Die Konzentration auf einen Sender eröffnet nun Perspektiven, die es vorher nicht gab. Noch vor kurzem war es beispielsweise kaum denkbar, dass ein Hauptkämpfer des einen deutschen Veranstalters gegen den eines anderen antritt. Jetzt aber konnte eine Boulevardzeitungen titeln „Box-Sensation: Abraham gegen Sturm schon im Juni?“ Auch geisterte schon etwas von einem Turnier im Super Mittelgewicht durch die Presse mit Arthur Abraham (45 Kämpfe, 41 Siege, 28 durch KO, 4 Niederlagen, 1 durch KO), Felix Sturm (47 Kämpfe, 39 Siege, 18 durch KO, 4 Niederlagen, 1 durch KO, 3 Unentschieden), Robert Stieglitz (52 Kämpfe, 47 Siege, 27 durch KO, 4 Niederlage, 2 durch KO, 1 Unentschieden), Jürgen Brähmer (47 Kämpfe, 45 Siege, 33 durch KO, 2 Niederlagen) sowie Tyron Zeuge (16 Kämpfe, 16 Siege, 10 durch KO) und Vincent Feigenbutz (19 Siege, 18 Siege, 17 durch KO, 1 Niederlage, 1 durch KO). Ich persönlich bin dabei allerdings der Meinung, dass wenn man schon Zeuge und Feigenbutz bei dem Turnier mitmachen lässt, dann sollte man auch Jürgen Doberstein (19 Kämpfe, 17 Siege, 4 durch KO, 1 Niederlage, 1 Unentschieden) mit einladen, auch wenn er nicht bei einem der drei Veranstalter unter Vertrag ist.

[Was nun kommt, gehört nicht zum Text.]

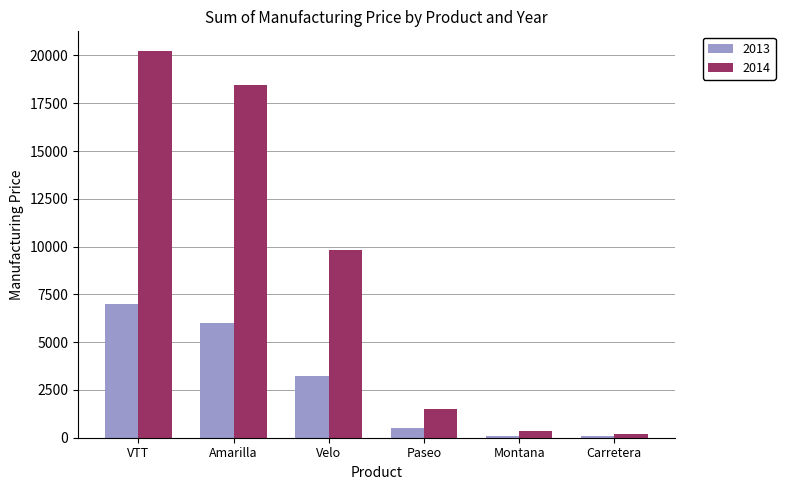

List the series in order of their peak value, lowest first.

2013, 2014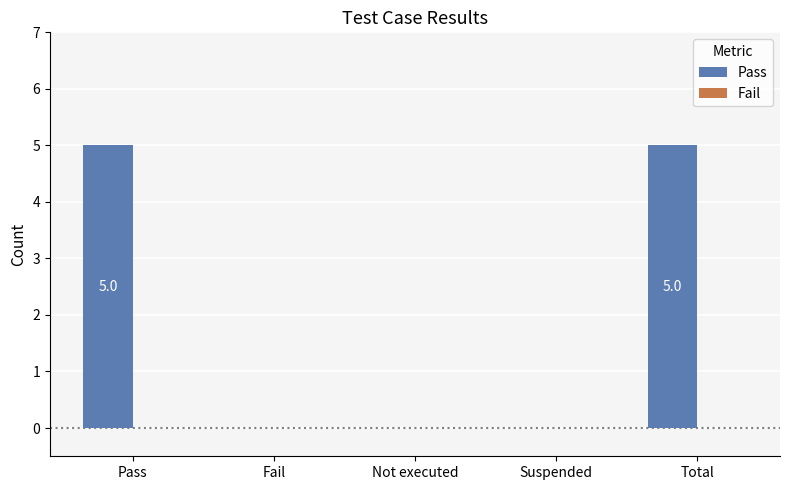

Which has a higher value, Total or Fail?

Total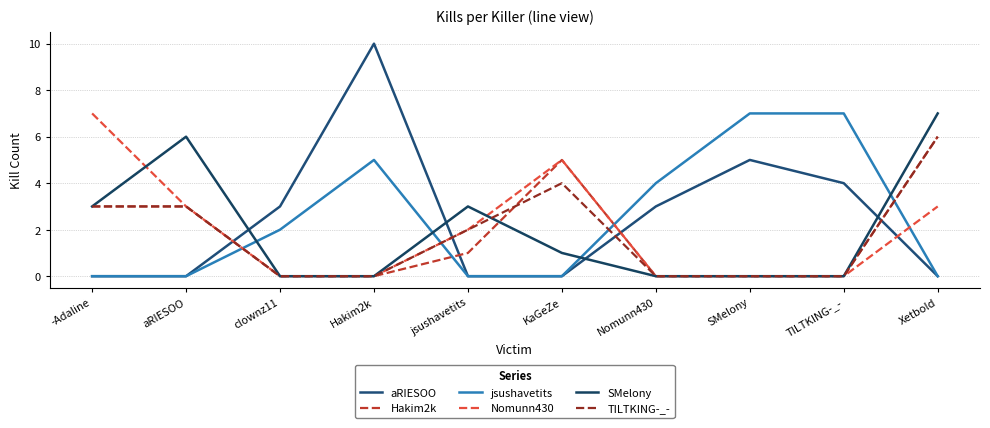

Is this an area chart (filled region under the line)?

No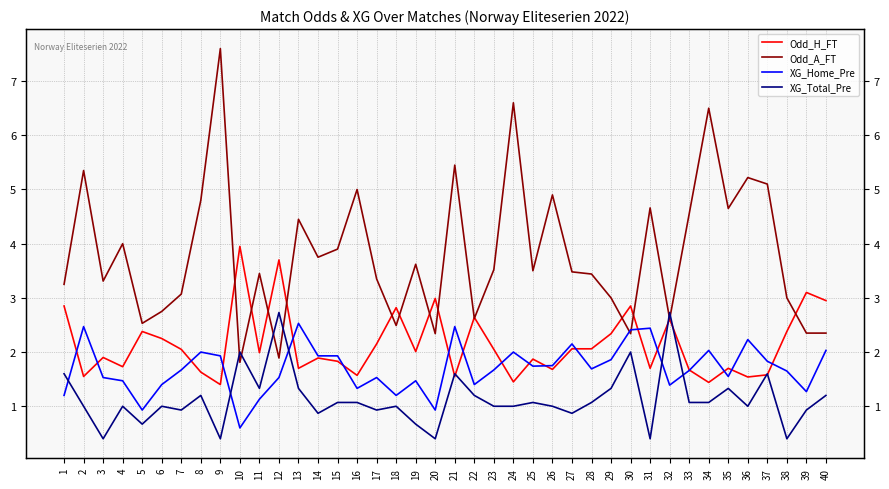

In Odd_H_FT, how many points are lower than both neighbors (excluding endpoints)?

13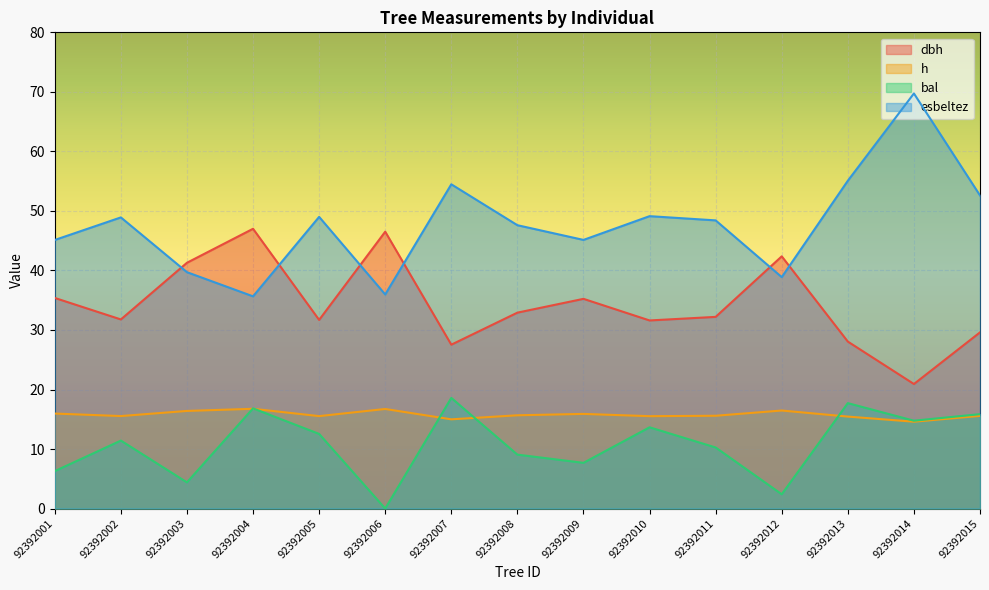

Where is bal nearest to the value 9?

92392008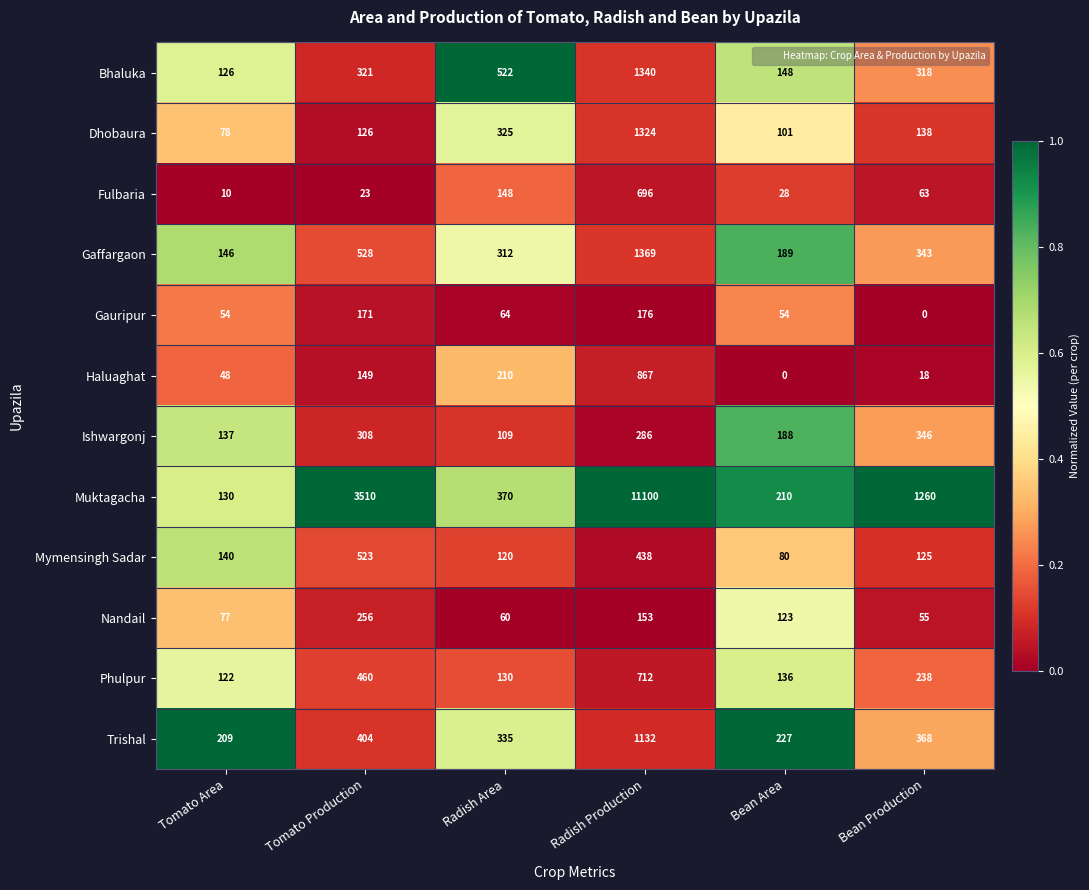

At Radish Area, list the series in order from largest to smallest.

Bhaluka, Muktagacha, Trishal, Dhobaura, Gaffargaon, Haluaghat, Fulbaria, Phulpur, Mymensingh Sadar, Ishwargonj, Gauripur, Nandail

Wenn nun der Boxfan Glück hat und der Götze SAT.1 es so will, dann werden viele Kämpfe zu sehen sein, auf die viele lange vergeblich gewartet haben. Dann ist auch Schluss mit so Ausflüchten, wie „X ist viel zu schwach für mich“ und „Y will sich nur auf meine Kosten profilieren“.

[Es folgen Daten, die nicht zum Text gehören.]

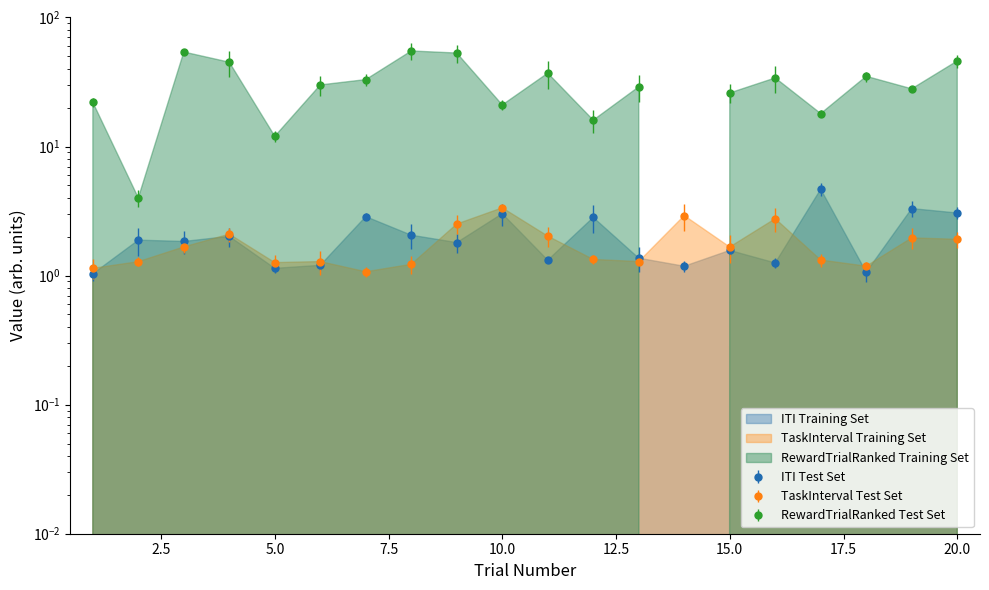

True or false: TaskInterval has more than 2 interior local peaks.

True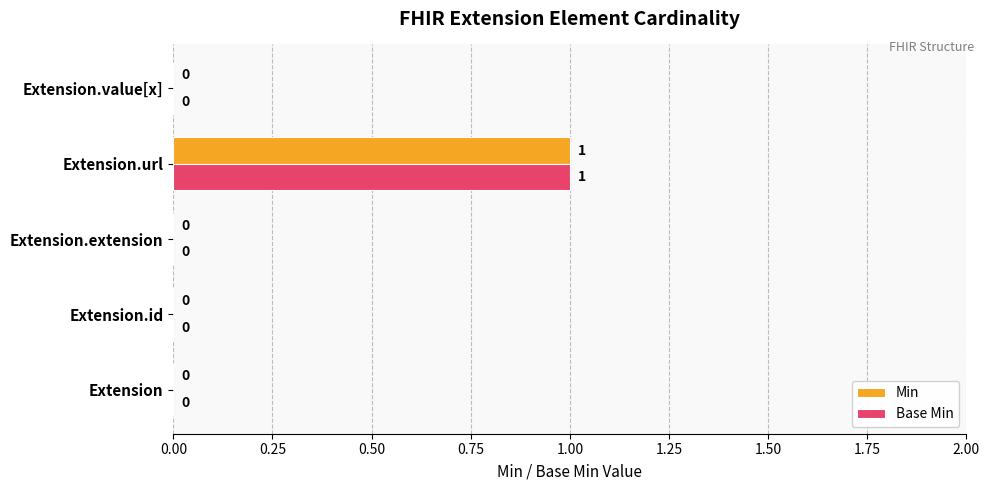

At which category does the chart reach its peak across all series?

Extension.url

Der Tanz um das goldene Kalb hatte für der Israeliten jedoch böse Folgen. Moses zerschlug nicht nur nach seiner Rückkehr den Götzen, sondern es wurden von den abgefallenen Anhängern auch gleich 3.000 Menschen erschlagen. Auch für die vier Hauptprotagonisten ist ein solches Turnier nicht ohne erhebliche Risiken. Avetik Abrahamyan ist 34, Adnan Catic ist 36, Sergey Shtikhlits ist 33 und Jürgen Brähmer ist 36 Jahre alt. Alle vier Boxer stehen also weitgehend am Ende ihrer Karriere. Nach einer schweren KO Niederlage dürfte keiner von ihnen noch mal im Fernsehen zu sehen sein. Es macht auch keinen Sinn vier bzw. sechs Boxer in einer Gewichtsklasse gleichzeitig als die besten und stärksten zu vermarkten. Es wird also eine Auslese getroffen.

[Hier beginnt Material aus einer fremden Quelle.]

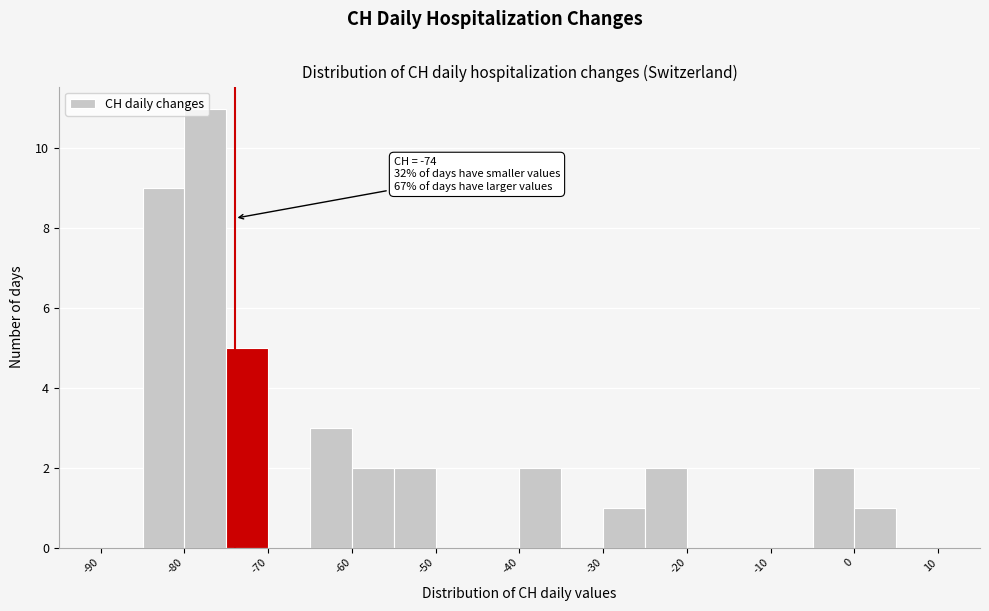

Over which range of the x-axis is the bar tallest?

-80 to -75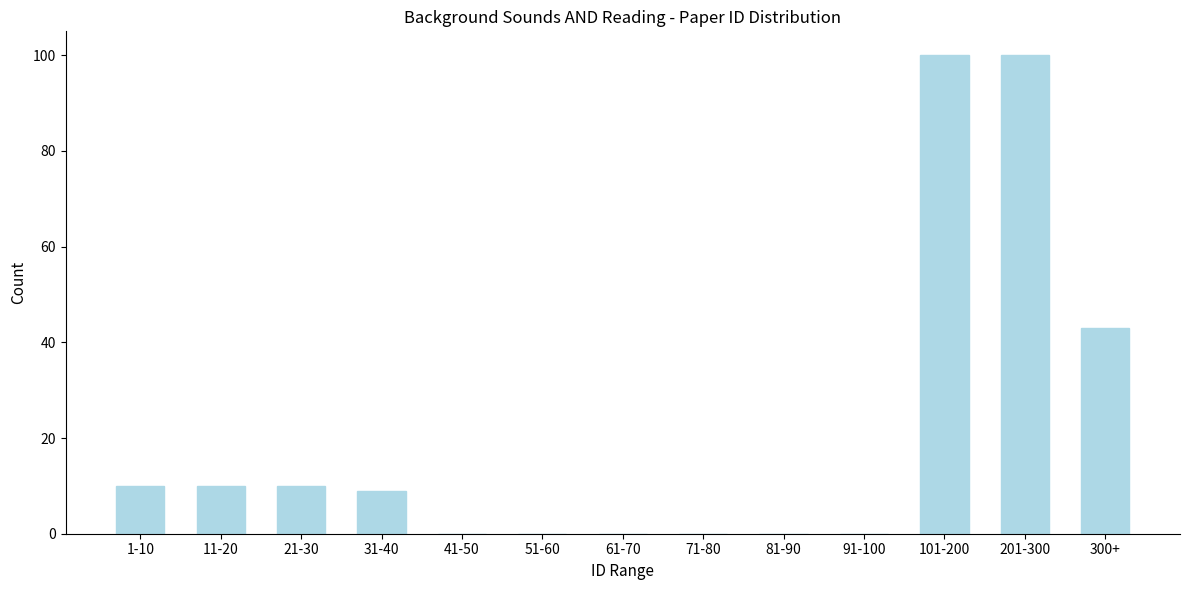

What is the sum of all values?

282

SAT.1 hat das Profiboxen im deutschen Fernsehen praktisch monopolisiert – Klitschko TV, Spartenfernseh- und Regionalsender lassen wir hier mal außen vor. Dementsprechend können sie auch die Regeln bestimmen. Bei aller Euphorie für hoffentlich spannende Kämpfe ist doch zu befürchten, dass es nur ein Tanz um einen Abgott wird, dass wir wiederum nur ein lokales Ereignis zu erwarten haben. Es steht zu befürchten, dass die angekündigten senderinternen Kämpfe die alleinigen Höhepunkte sein werden und auf längere Sicht noch weniger gute Boxer aus dem Ausland für hiesige Kämpfe gebucht werden. Es könnte also passieren, dass die Entwicklung in Richtung auf eine fortwährende umetikettierte Deutsche Meisterschaft geht.